PART I: SIGNATURES OF COMPANY AND GRANTEE
IN WITNESS WHEREOF, this Agreement is deemed made as of the date first set forth above.
PRICESMART, INC. | GRANTEE | |
BBy: Xxxx Xxxx Xxxxxxx | Print Name: | |
Title: President |
PART II: CONSENT OF SPOUSE
I, ____________________, spouse of Grantee, have read and approve the foregoing Agreement. In consideration of granting of the right to my spouse to acquire shares of PriceSmart, Inc. as set forth in the Agreement, I hereby appoint my spouse as my attorney-in-fact in respect to the exercise of any rights under the Agreement and agree to be bound by the provisions of the Agreement insofar as I may have any rights in said Agreement or any shares issued pursuant thereto under the community property laws or similar laws relating to marital property in effect in the jurisdiction of our residence as of the date of the signing of the foregoing Agreement.
Dated: |
PART III: ASSIGNMENT SEPARATE FROM CERTIFICATE
Please do not fill in any blanks other than the signature line. The purpose of this assignment is to facilitate the forfeiture of unvested Shares, as set forth in the Restricted Stock Agreement, without requiring additional signatures on the part of the Grantee.

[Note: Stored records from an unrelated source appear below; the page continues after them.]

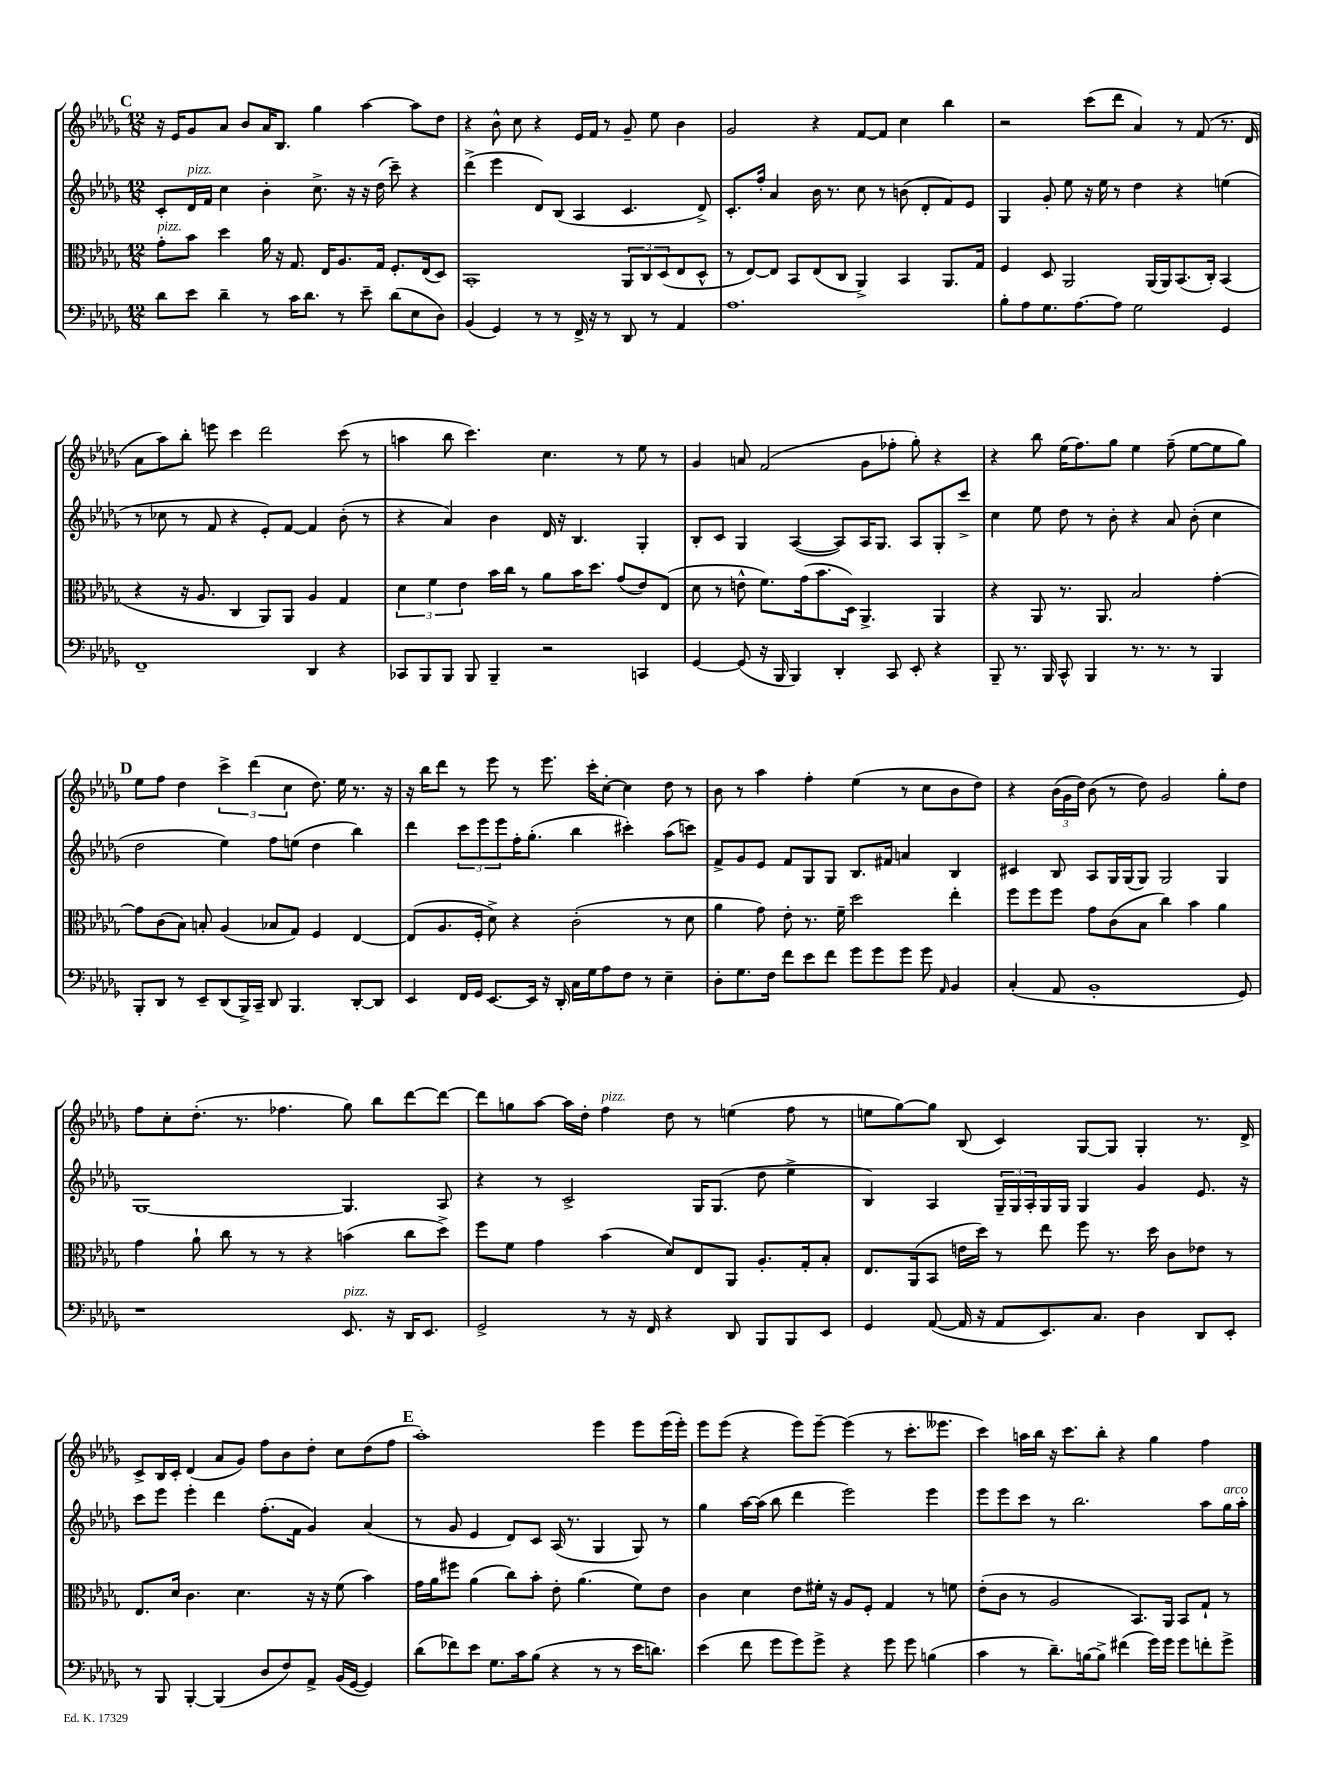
<<
\new StaffGroup <<
\new Staff = "s0" {
    \clef treble \key des \major \numericTimeSignature \time 12/8
    \mark \markup { \bold "C" } r16 ees'16 ges'8 aes'8 bes'8 aes'16 bes8. ges''4 aes''4~ aes''8 des''8 |
    r4 bes'8-^ c''8 r4 ees'16 f'16 r8 ges'8-- ees''8 bes'4 |
    ges'2 r4 f'8~ f'8 c''4 bes''4 |
    r2 c'''8( des'''8 aes'4) r8 f'8( r8. des'16 |
    aes'8 aes''8) bes''8-. e'''8 c'''4 des'''2 c'''8( r8 |
    a''4 bes''8 c'''4.) c''4. r8 ees''8 r8 |
    ges'4 a'8 f'2( ges'8 fes''8-. ges''8-.) r4 |
    r4 bes''8 ees''16( f''8.) ges''8 ees''4 f''8--( ees''8~ ees''8 ges''8) |
    \mark \markup { \bold "D" } ees''8 f''8 des''4 \tuplet 3/2 { c'''4-> des'''4( c''4 } des''8.) ees''16 r8. r16 |
    r16 bes''16 des'''8 r8 ees'''8 r8 ees'''8. c'''16-. c''8~-. c''4 des''8 r8 |
    bes'8 r8 aes''4 f''4-. ees''4( r8 c''8 bes'8 des''8) |
    r4 \tuplet 3/2 { bes'16( ges'16 des''16) } bes'8( r8 des''8) ges'2 ges''8-. des''8 |
    f''8 c''8-. des''8.-.( r8. fes''4. ges''8) bes''8 des'''8~ des'''8~ |
    des'''8 g''8 aes''8~ aes''16 des''16-. f''4^\markup { \italic "pizz." } des''8 r8 e''4( f''8 r8 |
    e''8 ges''8~) ges''8 bes8( c'4) ges8~ ges8 ges4-. r8. des'16-> |
    c'8-> bes16 c'16-. des'4( aes'8 ges'8) f''8 bes'8 des''8-. c''8 des''8( f''8 |
    \mark \markup { \bold "E" } aes''1-.) ees'''4 ees'''8 ees'''16( ees'''16-.) |
    ees'''8 ees'''8( r4 ees'''8) ees'''8~-- ees'''4( r8 c'''8.-. eeses'''8. |
    c'''4) a''16 bes''16 r16 c'''8. bes''8-. r4 ges''4 f''4 \bar "|." |
}
\new Staff = "s1" {
    \clef treble \key des \major \numericTimeSignature \time 12/8
    \mark \markup { \bold "C" } c'8-. des'16^\markup { \italic "pizz." } f'16 c''4 bes'4-. c''8.-> r16 r16 des''16( c'''8--) r4 |
    des'''4->( ees'''4 des'8) bes8( aes4 c'4. des'8->) |
    c'8.-. f''16-. aes'4 bes'16 r8. c''8 r8 b'8( des'8-. f'8) ees'8 |
    ges4 ges'8-. ees''8 r16 ees''16 r8 des''4 r4 e''4( |
    r8 ces''8 r8 f'8 r4 ees'8-.) f'8~ f'4 bes'8-.( r8 |
    r4 aes'4) bes'4 des'16 r16 bes4. ges4-. |
    bes8-. c'8 ges4 aes4~( aes8) aes16 ges8. aes8 ges8-. c'''8-> |
    c''4 ees''8 des''8 r8 bes'8-. r4 aes'8 bes'8-.( c''4 |
    \mark \markup { \bold "D" } des''2 ees''4) f''8 e''8( des''4 bes''4) |
    des'''4 \tuplet 3/2 { c'''8 ees'''8 ees'''8 } f''16-. ges''8.-.( bes''4 cis'''4-.) aes''8( c'''8) |
    f'8-> ges'8 ees'8 f'8 ges8 ges8 bes8. fis'16 a'4 bes4 |
    cis'4 bes8 aes8 ges16 ges16( ges8) ges2 ges4 |
    ges1~ ges4. aes8 |
    r4 r8 c'2-> ges16 ges8.( des''8 ees''4-> |
    bes4) aes4 \tuplet 3/2 { ges16-- ges16 aes16-. } ges16 ges16 ges4 ges'4 ees'8. r16 |
    c'''8 ees'''8 ees'''4-. des'''4 f''8.-.( f'16 ges'4) aes'4( |
    \mark \markup { \bold "E" } r8 ges'8 ees'4 des'8) c'8 aes16( r8. ges4 ges8) r8 |
    ges''4 aes''16~ aes''16( bes''8 des'''4 ees'''2) ees'''4 |
    ees'''8 ees'''8 c'''8 r8 bes''2. aes''8 ges''16^\markup { \italic "arco" } aes''16-. \bar "|." |
}
\new Staff = "s2" {
    \clef alto \key des \major \numericTimeSignature \time 12/8
    \mark \markup { \bold "C" } ges'8-.^\markup { \italic "pizz." } bes'8 des''4 aes'16 r16 ges8. ees16 aes8. ges16 f8.-. ees16( des8) |
    bes,1-. \tuplet 3/2 { aes,8 c8 des8( } ees8 des8-^ |
    r8 ees8~) ees8 bes,8 ees8( c8 aes,4->) bes,4 aes,8. ges16 |
    f4 des8 aes,2 aes,16( aes,16) bes,8.( c16-.) bes,4( |
    r4 r16 aes8. c4 aes,8) aes,8 aes4 ges4 |
    \tuplet 3/2 { des'4 f'4 ees'4 } bes'16 c''16 r8 aes'8 bes'16 des''8. ges'8( ees'8) ees8( |
    des'8 r8 e'8-^ f'8.) ges'16( bes'8. des16) aes,4.-> aes,4 |
    r4 aes,8 r8. aes,8. bes2 ges'4~-. |
    \mark \markup { \bold "D" } ges'8 c'8( bes8) b8-. aes4( bes8 ges8) f4 ees4~ |
    ees8( aes8. f16-. des'8->) r4 c'2-.( r8 des'8 |
    aes'4 ges'8) ees'8-. r8. f'16-- des''2 ees''4-. |
    f''8 f''8 f''8 ges'8 c'8( bes8 c''4) bes'4 aes'4 |
    ges'4 aes'8-! c''8 r8 r8 r4 b'4( c''8 des''8->) |
    f''8 f'8 ges'4 bes'4( des'8) ees8 aes,8 aes8.-. ges16-. bes8-. |
    ees8. aes,16( bes,8 e'16 des''16) r8 ees''8 f''8 r8. des''16 c'8 ees'8 r8 |
    ees8. des'16 c'4. des'4. r16 r16 f'8( bes'4) |
    \mark \markup { \bold "E" } ges'16 aes'16 fis''8 aes'4( c''8) bes'8-. ees'8-. aes'4.( f'8) ees'8 |
    c'4 des'4 ees'8 fis'16-. r16 aes8 f8-. ges4 r8 f'8 |
    ees'8-.( c'8 r8 aes2 bes,8.) aes,16 bes,8 ges8-! r8 \bar "|." |
}
\new Staff = "s3" {
    \clef bass \key des \major \numericTimeSignature \time 12/8
    \mark \markup { \bold "C" } des'8 ees'8 des'4-- r8 c'16 des'8. r8 ees'8-- des'8( ees8 des8) |
    bes,4( ges,4) r8 r8 f,16-> r16 r8 des,8 r8 aes,4 |
    aes1. |
    bes8-. aes8 ges8. aes8.~ aes8 ges2 ges,4 |
    f,1-- des,4 r4 |
    ces,8 bes,,8 bes,,8 bes,,8 bes,,4-- r2 c,4 |
    ges,4~ ges,8( r16 bes,,16 bes,,4) des,4-. c,8 ees,8-. r4 |
    bes,,8-- r8. bes,,16 c,8-^ bes,,4 r8. r8. r8 bes,,4 |
    \mark \markup { \bold "D" } bes,,8-. des,8 r8 ees,8-- des,8( bes,,16->) c,16-- des,8 bes,,4. des,8~-. des,8 |
    ees,4 f,16 ges,16 ees,8.~ ees,16 r16 des,16-. c16 ges16 aes8 f8 r8 ees4-- |
    des8-. ges8. f16 f'8 ees'8 f'8 ges'8 ges'8 ges'8 ges'8 \grace { aes,16 } bes,4 |
    c4-.( aes,8 bes,1-. ges,8) |
    r1 ees,8.^\markup { \italic "pizz." } r16 des,16 ees,8. |
    ges,2-> r8 r16 f,16 r4 des,8 bes,,8 bes,,8 ees,8 |
    ges,4 aes,8~( aes,16 r16 aes,8 ees,8.) c8. des4 des,8 ees,8-. |
    r8 bes,,8 bes,,4~-. bes,,4( des8 f8) aes,8-> bes,16( ges,16~ ges,4) |
    \mark \markup { \bold "E" } des'8( fes'8) ees'8 ges8. c'16 bes8( r4 r8 r8 ees'16 d'8.) |
    ees'4( f'8 ges'8 ges'8) ges'8-> r4 ges'8 ges'8 b4( |
    c'4 r8 des'8.--) b16~ b8-> fis'4( ges'16) ges'16 ges'8 f'8-. ges'8-> \bar "|." |
}
>>
>>
\layout { \context { \Score \remove "Bar_number_engraver" } }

FOR VALUE RECEIVED I, _________________, hereby sell, assign and transfer unto PriceSmart, Inc., a Delaware corporation, __________ shares of the Common Stock of PriceSmart, Inc. standing in my name, of the books of said corporation recorded in book notation and/or represented by Certificate No. __________ herewith, and do hereby irrevocably constitute and appoint ___________________ to transfer the said stock on the books of the within named corporation with full power of substitution in the premises.
This Stock Assignment may be used only in accordance with the Restricted Stock Agreement between PriceSmart, Inc. and the undersigned dated _______________.